Be sure to study the help articles on Seamless Tiling, Size and Discrete Filters as a technical primer for this section.

The Case against Frame Components

A popular tell-tale sign of sloppy filter construction is 'broken' Seamless Tiling, or - more correctly - a faulty reaction to the Size control slider, which effectively breaks filter output and renders it useless. This occurs when components that react to the global Size parameter (i.e. those that tile/repeat) are carelessly mixed with those that are unaffected by Size (i.e. those that do not tile/repeat). Currently, there exist several components which are 'non-tiling' by nature, the most infamous being the Frame component. It is this very component that often is the cause for seamless tiling problems, as we shall see below.

Image:Case against frame components 01.GIF

In the example above, two Profile Gradients are used in conjunction with a Frame component to construct the head of a screw. While the result appears to be technically sound at first, it breaks as soon as the Size, pixels control is used. The Profile Gradients tile (i.e. they are affected by Size) but the Frame component does not (i.e. it is unaffected by Size). The result? Certainly not an Editor's Pick! ;)

Image:Case against frame components 02.GIF

So how do we go about fixing this? Simple: If we replace the Frame component with a component that is affected by the Size parameter, such as Tiles, the seamless tiling via Size works correctly again! What do we learn from this? Always use Frame components with discretion!

Remember that Size is a global parameter hard-wired to every filter. It is integral to seamless tiling, it cannot be disabled, and it does not go away, no matter how many big red "Don't touch that damned Size slider, you ยง$%&" stickers you slap onto your filters. Consequently, it makes a lot of sense to get into the habit of constructing filters in ways that correctly utilize the Size, pixels control.

The following components are considered discrete:

Components not affected by Size are:

"Yeah ok, but now you totally screwed up my filter! I want one screw-head, not four, or sixteen!" some might object. Well, that's a valid objection and a demand quite possible to satisfy. However, let us save this for a later discourse. ;)

-- Crapadilla

Odd-numbered Tiling

Image:Odd numbered tilings 01.gif

"What the... !? Why can't I get a single tile out of this?"

Has it occurred to you that natively the Pattern components only support even-numbered tilings? The example above shows three Tiles components with their Repeat H and Repeat V parameters set to 1/1, 2/2 and 3/3 respectively, resulting in tilings of 2x2, 4x4 and 6x6. With Repeat H and Repeat V set to 1/1 we get a tiling of 2x2 as the smallest tiling possible on a Tiles component!

But what if we wanted just 1 tile, or a tiling of 3x3, or 9x9? And what if we wanted our filter to be able to go through all available square tilings, starting from 1x1 and continuing with 2x2, 3x3, 4x4, 5x5, and so forth?! It would appear the Pattern components are somewhat lacking an option to accommodate for anything else than their hard-wired 'divisable by two' tiling behaviour.

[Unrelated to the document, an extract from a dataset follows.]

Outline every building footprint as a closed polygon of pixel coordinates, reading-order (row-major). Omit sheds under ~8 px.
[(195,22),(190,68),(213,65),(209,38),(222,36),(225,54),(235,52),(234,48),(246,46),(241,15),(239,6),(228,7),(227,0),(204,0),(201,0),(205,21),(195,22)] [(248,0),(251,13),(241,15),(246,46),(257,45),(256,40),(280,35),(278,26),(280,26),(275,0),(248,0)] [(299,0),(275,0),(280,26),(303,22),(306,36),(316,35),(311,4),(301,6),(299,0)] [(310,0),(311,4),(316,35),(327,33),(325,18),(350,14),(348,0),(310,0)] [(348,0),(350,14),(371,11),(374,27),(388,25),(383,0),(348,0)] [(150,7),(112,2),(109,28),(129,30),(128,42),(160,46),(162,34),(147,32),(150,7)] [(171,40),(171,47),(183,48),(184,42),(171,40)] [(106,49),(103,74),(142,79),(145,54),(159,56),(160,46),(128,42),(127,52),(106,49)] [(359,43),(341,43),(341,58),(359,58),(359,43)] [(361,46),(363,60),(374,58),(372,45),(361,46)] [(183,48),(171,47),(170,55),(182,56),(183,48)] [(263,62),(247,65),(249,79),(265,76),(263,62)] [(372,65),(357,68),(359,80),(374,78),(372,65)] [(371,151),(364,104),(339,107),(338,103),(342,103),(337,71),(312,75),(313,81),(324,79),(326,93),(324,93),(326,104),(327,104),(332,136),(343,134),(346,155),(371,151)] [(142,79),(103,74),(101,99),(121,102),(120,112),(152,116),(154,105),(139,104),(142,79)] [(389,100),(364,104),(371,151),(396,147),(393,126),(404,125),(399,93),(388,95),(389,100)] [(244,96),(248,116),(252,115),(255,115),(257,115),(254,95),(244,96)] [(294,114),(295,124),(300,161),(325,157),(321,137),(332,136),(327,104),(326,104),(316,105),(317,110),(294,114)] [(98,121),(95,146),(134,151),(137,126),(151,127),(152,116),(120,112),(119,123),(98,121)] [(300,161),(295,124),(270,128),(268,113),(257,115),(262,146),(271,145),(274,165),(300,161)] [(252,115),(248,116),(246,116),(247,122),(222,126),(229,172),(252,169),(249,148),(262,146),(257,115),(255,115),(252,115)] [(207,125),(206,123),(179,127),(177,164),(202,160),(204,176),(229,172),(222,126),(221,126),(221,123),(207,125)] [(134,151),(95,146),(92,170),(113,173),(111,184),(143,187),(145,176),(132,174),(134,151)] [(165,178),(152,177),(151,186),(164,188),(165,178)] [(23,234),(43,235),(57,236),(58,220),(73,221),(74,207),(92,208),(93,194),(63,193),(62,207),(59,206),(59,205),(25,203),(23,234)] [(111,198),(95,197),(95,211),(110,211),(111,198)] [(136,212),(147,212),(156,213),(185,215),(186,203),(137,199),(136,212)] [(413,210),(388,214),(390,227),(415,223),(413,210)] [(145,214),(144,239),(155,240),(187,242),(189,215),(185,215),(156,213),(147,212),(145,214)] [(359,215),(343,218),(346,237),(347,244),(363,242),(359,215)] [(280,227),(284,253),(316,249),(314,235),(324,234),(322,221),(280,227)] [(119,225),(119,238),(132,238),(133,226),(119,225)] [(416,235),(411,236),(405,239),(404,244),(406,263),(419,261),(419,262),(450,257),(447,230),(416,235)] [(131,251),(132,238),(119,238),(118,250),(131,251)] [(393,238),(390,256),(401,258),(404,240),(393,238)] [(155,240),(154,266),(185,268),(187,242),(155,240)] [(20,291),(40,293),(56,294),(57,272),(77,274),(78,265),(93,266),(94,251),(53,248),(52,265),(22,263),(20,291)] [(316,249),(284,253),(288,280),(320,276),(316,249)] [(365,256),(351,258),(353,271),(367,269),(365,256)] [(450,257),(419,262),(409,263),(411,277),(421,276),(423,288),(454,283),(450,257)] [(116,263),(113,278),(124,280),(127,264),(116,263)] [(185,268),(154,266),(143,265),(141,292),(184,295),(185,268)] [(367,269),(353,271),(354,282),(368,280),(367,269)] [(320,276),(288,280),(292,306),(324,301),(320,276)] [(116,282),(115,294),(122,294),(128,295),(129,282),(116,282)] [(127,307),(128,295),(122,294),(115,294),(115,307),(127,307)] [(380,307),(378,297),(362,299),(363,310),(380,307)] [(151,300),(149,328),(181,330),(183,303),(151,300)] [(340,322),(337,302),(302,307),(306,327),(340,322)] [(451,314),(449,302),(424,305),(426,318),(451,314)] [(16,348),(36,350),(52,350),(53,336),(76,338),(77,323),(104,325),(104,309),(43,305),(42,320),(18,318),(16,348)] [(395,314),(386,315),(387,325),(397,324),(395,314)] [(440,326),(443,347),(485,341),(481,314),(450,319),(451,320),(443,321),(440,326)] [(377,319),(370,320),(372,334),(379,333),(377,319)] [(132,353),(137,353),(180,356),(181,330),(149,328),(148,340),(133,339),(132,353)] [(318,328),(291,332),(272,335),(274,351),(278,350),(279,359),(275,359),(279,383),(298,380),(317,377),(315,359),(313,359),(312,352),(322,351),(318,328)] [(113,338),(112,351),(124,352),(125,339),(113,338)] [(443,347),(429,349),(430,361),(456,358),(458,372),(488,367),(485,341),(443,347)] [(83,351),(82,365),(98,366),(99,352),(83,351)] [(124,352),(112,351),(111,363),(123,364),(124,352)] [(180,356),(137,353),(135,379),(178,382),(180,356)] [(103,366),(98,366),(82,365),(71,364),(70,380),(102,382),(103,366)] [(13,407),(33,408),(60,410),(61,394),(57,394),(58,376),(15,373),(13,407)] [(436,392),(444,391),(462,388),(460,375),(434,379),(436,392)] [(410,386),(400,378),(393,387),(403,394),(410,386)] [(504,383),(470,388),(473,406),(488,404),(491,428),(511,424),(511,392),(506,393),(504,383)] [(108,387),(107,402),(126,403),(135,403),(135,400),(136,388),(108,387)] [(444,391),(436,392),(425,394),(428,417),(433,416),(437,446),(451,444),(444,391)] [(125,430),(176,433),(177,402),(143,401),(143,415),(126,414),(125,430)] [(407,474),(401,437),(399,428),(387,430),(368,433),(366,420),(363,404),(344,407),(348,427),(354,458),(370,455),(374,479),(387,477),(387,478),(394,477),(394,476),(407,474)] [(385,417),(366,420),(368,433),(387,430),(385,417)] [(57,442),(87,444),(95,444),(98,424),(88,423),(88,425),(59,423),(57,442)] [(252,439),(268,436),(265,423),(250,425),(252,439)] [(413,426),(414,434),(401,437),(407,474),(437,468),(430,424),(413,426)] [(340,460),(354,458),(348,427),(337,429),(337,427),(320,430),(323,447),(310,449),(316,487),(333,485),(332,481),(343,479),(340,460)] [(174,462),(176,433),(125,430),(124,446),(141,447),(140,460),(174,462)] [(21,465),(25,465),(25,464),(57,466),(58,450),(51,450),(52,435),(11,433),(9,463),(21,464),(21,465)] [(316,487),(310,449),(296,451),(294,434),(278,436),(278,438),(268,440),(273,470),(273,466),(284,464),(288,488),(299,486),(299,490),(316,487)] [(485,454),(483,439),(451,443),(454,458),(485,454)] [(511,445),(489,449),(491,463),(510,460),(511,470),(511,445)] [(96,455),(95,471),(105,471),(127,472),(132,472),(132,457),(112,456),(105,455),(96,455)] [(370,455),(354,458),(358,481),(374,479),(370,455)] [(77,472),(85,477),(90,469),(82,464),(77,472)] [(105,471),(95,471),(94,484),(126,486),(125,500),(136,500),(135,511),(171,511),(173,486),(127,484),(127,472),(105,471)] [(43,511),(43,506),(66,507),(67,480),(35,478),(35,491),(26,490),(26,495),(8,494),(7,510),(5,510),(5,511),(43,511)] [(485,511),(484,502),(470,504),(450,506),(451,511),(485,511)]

Image:Odd numbered tilings 02.jpg

Or so it would seem! As demonstrated with the filter above, odd-numbered tilings are indeed possible with Pattern components. Below we shall examine the methods with which these were achieved.

Image:Odd numbered tilings 03.gif

The first method to achieve odd-numbered tiling utilizes a Kaleidoscope component, which has been set up like this:

Mode: Square
Offset H: 0
Offset V: 0
Shape Size: 25
Repeat H: 1
Repeat V: 1

Displayed on the left side is the filter tree at a Size of 100% (equivalent to a Repeat value of 1), on the right at a Size of 25% (equivalent to a Repeat value of 3). Using the the Size control slider we can seamlessly move through all possible tilings starting from a single tile. So far so good! But what happened to the color variation on our Tiles component? Apparently, it got lost in the operation. Looks like this method is only suitable for patterns without color variation!

[For more info on Kaleidoscopes, check the excellent Kaleidoscopes Unveiled article.]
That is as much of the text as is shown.